When You'll Need This

The scenario that comes up most often in public sector accounts isn't a technical deep-dive. It's a CIO or procurement officer asking some version of: "What does this model know about our agency?" or "Can it access our data?"

Both questions reveal a directory-like mental model. The buyer is imagining a system with a defined, queryable knowledge state — something you could scope and audit. The correct answer is more uncomfortable: the model's knowledge is whatever was in its training corpus, distributed across its parameters in a way that can't be inventoried. If your agency's public documents were on the web before the training cutoff, the model may have learned from them. You can't check which ones. You can't remove specific knowledge without retraining the model.

This matters differently depending on the deployment context. A model accessed via API, with no retrieval augmentation, has a fixed knowledge state that ends at its training cutoff — the frozen directory. A model with tool use can reach outside that state, which is where the identity questions begin: what credentials is it using, what systems can it reach, and who authorized that access?

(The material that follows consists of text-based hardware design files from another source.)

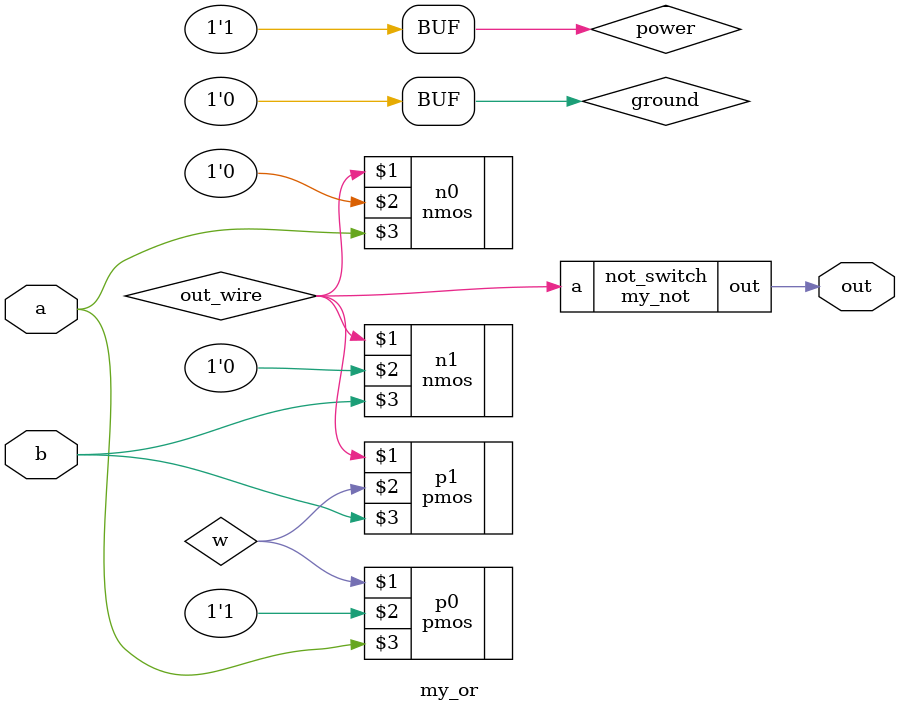
<source format=v>
module xnor_mos(a, b, out);
  input a, b;
  output out;
  
  
  wire not_wire, notand_wire, ornot_wire, xoror_wire, out_and_wire;
  
  supply1 power;
  supply0 ground;
  
  my_not nota_switch(a, not_wire);
  my_not notb_switc(b, notand_wire);
  my_or ornot_switch(not_wire, notand_wire, ornot_wire);
  my_or or_switch(a, b, xoror_wire);
  my_and andor_out(xoror_wire, ornot_wire, out_and_wire);
  my_not not_out(out_and_wire, out);
  
 
endmodule
module my_not(a, out);
  input a;
  output out;
  
  supply1 power;
  supply0 ground;
  
  nmos n0(out, ground, a);
  pmos p0(out, power, a);
  
endmodule

module my_and(a, b, out);
  input a, b;
  output out;
  supply1 power;
  supply0 ground;
  
  wire w, out_w;
  
  pmos p0(out_w, power, a);
  pmos p1(out_w, power, b);
  nmos n1(w, ground, b);
  nmos n0(out_w, w, a);
  
  my_not not_switch(out_w, out);
  
endmodule

module my_or(a, b, out);
  input a, b;
  output out;
  supply1 power;
  supply0 ground;
  
  wire w, out_wire;
  
  pmos p0(w, power, a);
  pmos p1(out_wire, w, b);
  nmos n1(out_wire, ground, b);
  nmos n0(out_wire, ground, a);
  
  my_not not_switch(out_wire, out);
  
endmodule
</source>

The useful move in that CIO conversation is to separate two questions that buyers routinely conflate: what the model knows (training corpus, fixed, opaque) versus what the model can access (tool use, retrieval, API calls — which is where your IDAM conversation actually lives). The first question doesn't have a clean answer. The second one does, and it's yours to own.

“

• Knowledge cutoff: The point in time after which nothing exists in an LLM's training data. Unlike a stale directory, this boundary can't be queried or audited — the model's knowledge state is opaque in a way that directory state is not. Separate what the model knows from what it can access, because only the second question has an answer you can work with in a procurement conversation.